Please render the records from the line containing "pose: elev=355.7 azim=139.0" through the line containing "Dot at: (290, 274)", inclusive, as a JSON list of strings with one string per line and blank lines omitted.
## START SOURCE MATERIAL
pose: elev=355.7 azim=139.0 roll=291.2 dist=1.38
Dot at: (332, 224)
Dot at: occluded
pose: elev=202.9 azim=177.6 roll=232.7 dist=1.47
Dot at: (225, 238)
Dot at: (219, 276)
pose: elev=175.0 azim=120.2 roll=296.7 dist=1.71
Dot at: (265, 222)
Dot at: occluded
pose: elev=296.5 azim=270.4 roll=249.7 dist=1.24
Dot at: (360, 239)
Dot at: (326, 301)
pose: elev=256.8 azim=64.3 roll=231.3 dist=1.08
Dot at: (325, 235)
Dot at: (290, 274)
## END SOURCE MATERIAL
## START SOURCE MATERIAL
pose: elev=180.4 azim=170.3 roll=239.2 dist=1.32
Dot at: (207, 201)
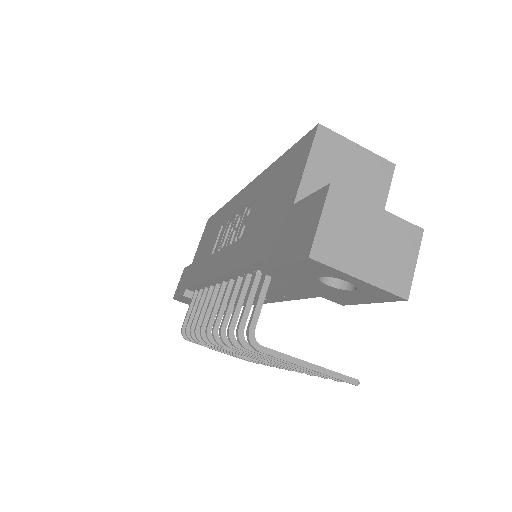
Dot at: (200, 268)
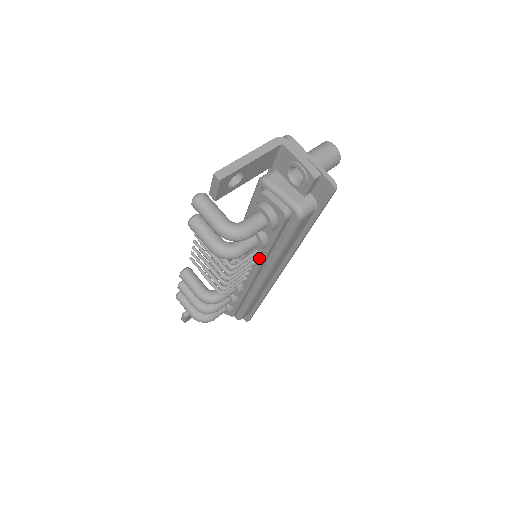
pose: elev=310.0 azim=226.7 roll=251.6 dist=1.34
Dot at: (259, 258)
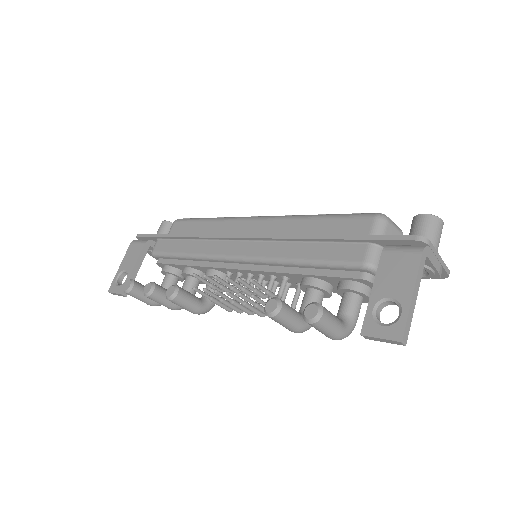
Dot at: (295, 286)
## END SOURCE MATERIAL
## START SOURCE MATERIAL
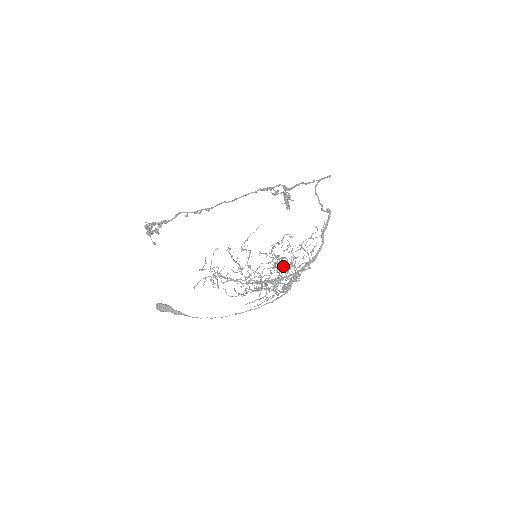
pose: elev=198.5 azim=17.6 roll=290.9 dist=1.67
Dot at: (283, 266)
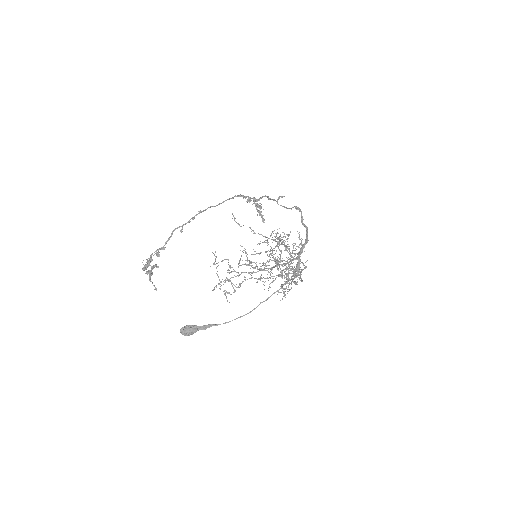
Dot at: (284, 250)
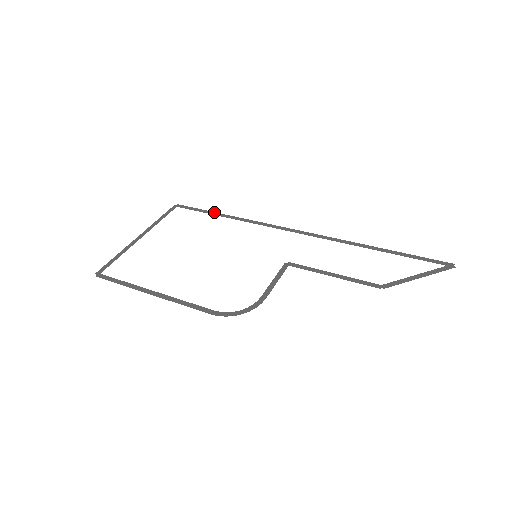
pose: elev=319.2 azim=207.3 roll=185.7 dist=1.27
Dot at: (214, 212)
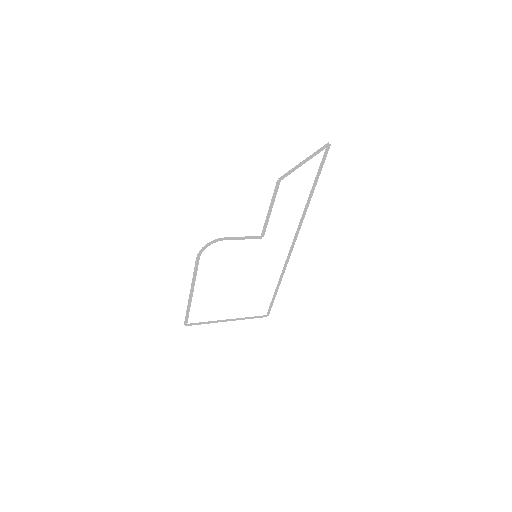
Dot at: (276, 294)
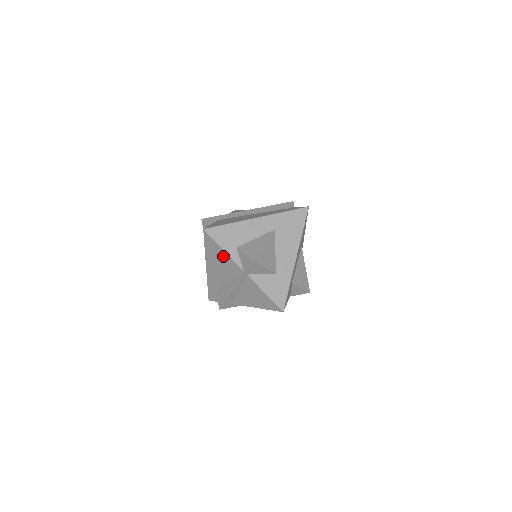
## END SOURCE MATERIAL
#### TASK RESULT
[
  "pose: elev=355.7 azim=139.0 roll=291.2 dist=1.38",
  "Dot at: (332, 224)",
  "Dot at: occluded",
  "pose: elev=202.9 azim=177.6 roll=232.7 dist=1.47",
  "Dot at: (225, 238)",
  "Dot at: (219, 276)",
  "pose: elev=175.0 azim=120.2 roll=296.7 dist=1.71",
  "Dot at: (265, 222)",
  "Dot at: occluded",
  "pose: elev=296.5 azim=270.4 roll=249.7 dist=1.24",
  "Dot at: (360, 239)",
  "Dot at: (326, 301)",
  "pose: elev=256.8 azim=64.3 roll=231.3 dist=1.08",
  "Dot at: (325, 235)",
  "Dot at: (290, 274)"
]